Cajon, Spanish for "big box," first saw trains struggle us this Southern California mountain pass in 1885, when the Atchison, Topeka and Santa Fe Railroad (AT&SF) built the 3 percent "south" track. In 1905, the Los Angeles, San Pedro and Salt Lake Railroad, the predecessor to the Union Pacific Railroad (UP), gained trackage rights from Los Angeles over Cajon Pass. With traffic density increasing on the steep single track, the second mainline, or "north" track, was built in 1913. The north mainline parallels the south main from San Bernardino to Blue Cut and Cajon (mile post 64), where the new line swings left on a 2.2 percent grade. After swinging around the famous Sullivan's Curve, the line bores through tunnels east of Alray before rejoining the south mainline at summit (mile post 56).
Summit had three passing sidings, a wye with stock pens, depot, post office, and houses for railroad employees. The depot at Summit was closed in 1967, and the buildings gradually dismantled. In April 1966, the Southern Pacific Railroad (SP), looking for a way to move trains from San Joaquin Valley to eastern markets and bypass the congested Los Angeles area, began construction of a new line from Colton over Cajon pass to Palmdale. The new line passed a few hundred yards to the north of Summit, with the Southern Pacific naming the location "Hiland."

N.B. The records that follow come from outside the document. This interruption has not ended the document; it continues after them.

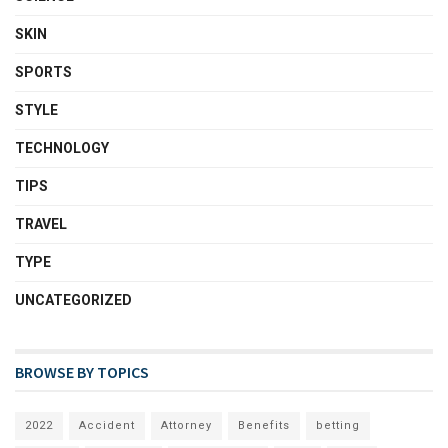
SKIN
SPORTS
STYLE
TECHNOLOGY
TIPS
TRAVEL
TYPE
UNCATEGORIZED
BROWSE BY TOPICS
2022
Accident
Attorney
Benefits
betting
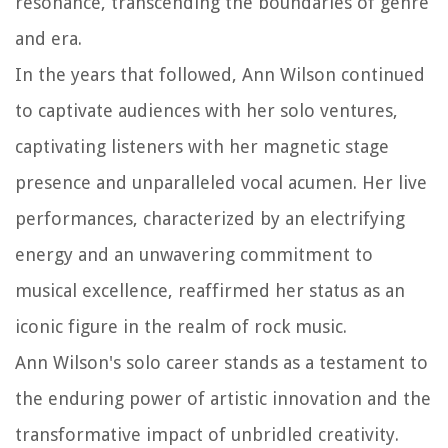
resonance, transcending the boundaries of genre
and era.
In the years that followed, Ann Wilson continued
to captivate audiences with her solo ventures,
captivating listeners with her magnetic stage
presence and unparalleled vocal acumen. Her live
performances, characterized by an electrifying
energy and an unwavering commitment to
musical excellence, reaffirmed her status as an
iconic figure in the realm of rock music.
Ann Wilson's solo career stands as a testament to
the enduring power of artistic innovation and the
transformative impact of unbridled creativity.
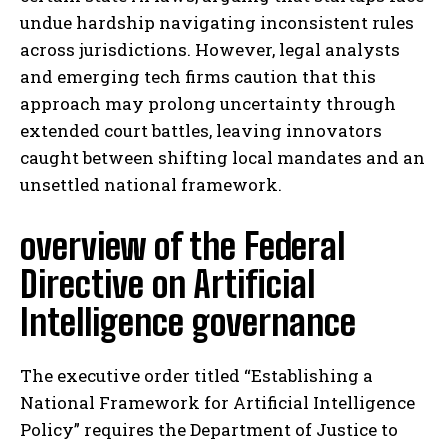
undue hardship navigating inconsistent rules
across jurisdictions. However, legal analysts
and emerging tech firms caution that this
approach may prolong uncertainty through
extended court battles, leaving innovators
caught between shifting local mandates and an
unsettled national framework.
overview of the Federal
Directive on Artificial
Intelligence governance
The executive order titled “Establishing a
National Framework for Artificial Intelligence
Policy” requires the Department of Justice to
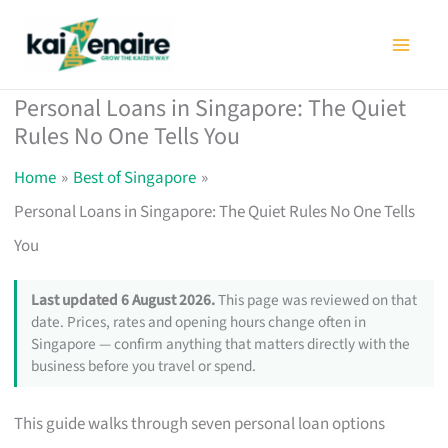
Skip
to
content
Personal Loans in Singapore: The Quiet
Rules No One Tells You
Home
Best of Singapore
Personal Loans in Singapore: The Quiet Rules No One Tells
You
Last updated 6 August 2026.
This page was reviewed on that
date. Prices, rates and opening hours change often in
Singapore — confirm anything that matters directly with the
business before you travel or spend.
This guide walks through seven personal loan options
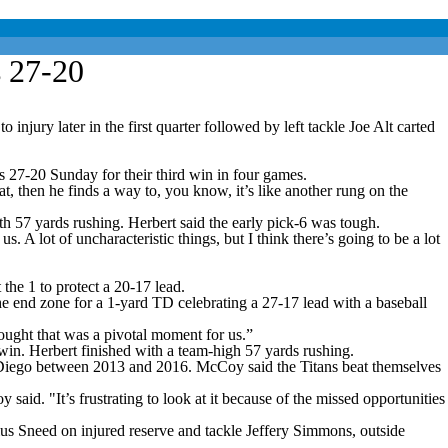
s 27-20
jury later in the first quarter followed by left tackle Joe Alt carted
s 27-20 Sunday for their third win in four games.
, then he finds a way to, you know, it’s like another rung on the
h 57 yards rushing. Herbert said the early pick-6 was tough.
 A lot of uncharacteristic things, but I think there’s going to be a lot
the 1 to protect a 20-17 lead.
he end zone for a 1-yard TD celebrating a 27-17 lead with a baseball
thought that was a pivotal moment for us.”
 win. Herbert finished with a team-high 57 yards rushing.
an Diego between 2013 and 2016. McCoy said the Titans beat themselves
said. "It’s frustrating to look at it because of the missed opportunities
ius Sneed on injured reserve and tackle Jeffery Simmons, outside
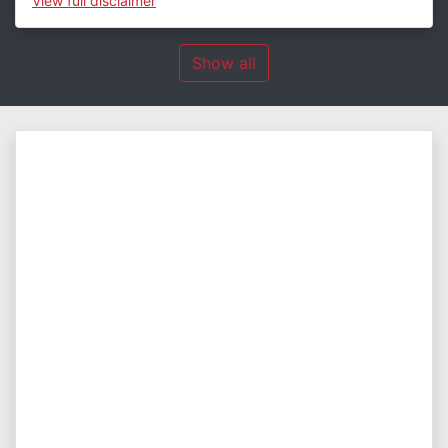
View
full disclaimer
Show all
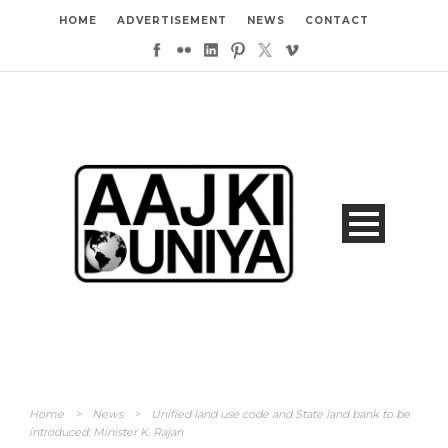
HOME
ADVERTISEMENT
NEWS
CONTACT
Home
>
News
>
Unified land use code and State land bank to be
introduced: Minister K. Rajan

Our model assumes that all the buildings at Summit are still intact and that the SP line at Hiland has been completed, also that the wye and stock pens have been dismantled. We have modelled the line from Blue Cut, through Cajon, past Sullivan's Curve and Mormon Rocks, then past Alray, and through the tunnels to Summit. Naturally a great deal of compression has been applied. After summit our model enters a fictitious section that allows us to complete a circuit back to Blue Cut, via storage sidings.